Written request
Please rewrite the stretch of the passage on Irish dialects from "Ulster Irish sounds" through "in the language.", replacing "Scots Gaelic" with "Scottish Gaelic".

Page text
The most important of the Ulster dialects today is that of the Rosses (na Rosa), which has been used extensively in literature by such authors as the brothers Séamus and Seosamh Mac Grianna, locally known as Jimí Fheilimí and Joe Fheilimí.

Ulster Irish sounds very different and shares several in Ireland unusual features with Scots Gaelic, as well as having lots of peculiar words and shades of meanings. However, since the demise of those Irish dialects spoken natively in what is today the Northern statelet, it is probably exaggerated to see Ulster Irish as an intermediary form between Scots Gaelic and the southern and western dialects of Irish. Indeed, Scots Gaelic does have lots of non-Ulster features in common with Munster Irish, too.

The Irish of Meath is a special case. It belongs to the Connemara dialect, as the Irish-speaking community in Meath is simply a group of Connemara speakers who moved there in the nineteen thirties, after a land reform campaign spearheaded by Máirtín Ó Cadhain, subsequently the greatest modernist writer in the language.

The differences between dialects are considerable, and have led to recurrent difficulties in defining standard Irish. Even everyday phrases can show startling dialectal variation: the standard example is "How are you?":

Ulster: "cad é mar atá tú?" ("what is it as you are?") Connacht: "cén chaoi a bhfuil tú?" ("what way [is it] that you are?") Munster: "conas tá tú?" ("how are you?")

In recent times, however, contacts between speakers of different dialects have become more common, and mixed dialects have originated. Nevertheless, many dialect speakers (especially Ulster) are still jealously trying to guard their own variety against influences from other dialects. Among non-native speakers, this can be seen as a quest for authenticity. Regional accents are commonly taught to non-natives and imitated: an urban non-native speaker of Irish in Cork City (Cathair Chorcaí) is very probably trying to emulate Coolea or Kerry dialect; one from Belfast (Béal Feairsde) tends to speak an Irish modelled on the Rosses dialect of Donegal; and Galwegian Irish-speakers, living next door to Connemara, will do their best to sound like a Connemara native.

There also exists a cant called Shelta based on Irish used by the Irish Travellers.

Data
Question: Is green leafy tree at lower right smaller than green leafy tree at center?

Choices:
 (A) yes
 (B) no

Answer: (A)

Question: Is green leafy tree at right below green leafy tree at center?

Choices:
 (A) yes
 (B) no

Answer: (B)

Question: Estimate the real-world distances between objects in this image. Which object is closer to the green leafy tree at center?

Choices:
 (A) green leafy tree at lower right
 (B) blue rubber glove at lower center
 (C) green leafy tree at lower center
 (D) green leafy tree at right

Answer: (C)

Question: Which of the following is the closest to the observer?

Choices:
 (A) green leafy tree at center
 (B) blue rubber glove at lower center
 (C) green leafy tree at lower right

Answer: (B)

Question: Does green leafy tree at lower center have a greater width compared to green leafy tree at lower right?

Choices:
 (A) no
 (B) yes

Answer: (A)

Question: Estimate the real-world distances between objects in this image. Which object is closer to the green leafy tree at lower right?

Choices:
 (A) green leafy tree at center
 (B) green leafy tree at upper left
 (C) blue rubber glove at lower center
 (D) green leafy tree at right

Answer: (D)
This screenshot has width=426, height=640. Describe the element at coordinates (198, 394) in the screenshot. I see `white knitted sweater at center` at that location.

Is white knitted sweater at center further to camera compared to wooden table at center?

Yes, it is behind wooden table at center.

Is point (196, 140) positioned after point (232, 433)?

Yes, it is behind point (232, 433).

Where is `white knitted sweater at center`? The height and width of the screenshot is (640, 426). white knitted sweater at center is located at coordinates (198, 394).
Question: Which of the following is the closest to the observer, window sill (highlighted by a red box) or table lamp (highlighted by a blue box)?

Finished answer
Ulster Irish sounds very different and shares several in Ireland unusual features with Scottish Gaelic, as well as having lots of peculiar words and shades of meanings. However, since the demise of those Irish dialects spoken natively in what is today the Northern statelet, it is probably exaggerated to see Ulster Irish as an intermediary form between Scottish Gaelic and the southern and western dialects of Irish. Indeed, Scottish Gaelic does have lots of non-Ulster features in common with Munster Irish, too.

The Irish of Meath is a special case. It belongs to the Connemara dialect, as the Irish-speaking community in Meath is simply a group of Connemara speakers who moved there in the nineteen thirties, after a land reform campaign spearheaded by Máirtín Ó Cadhain, subsequently the greatest modernist writer in the language.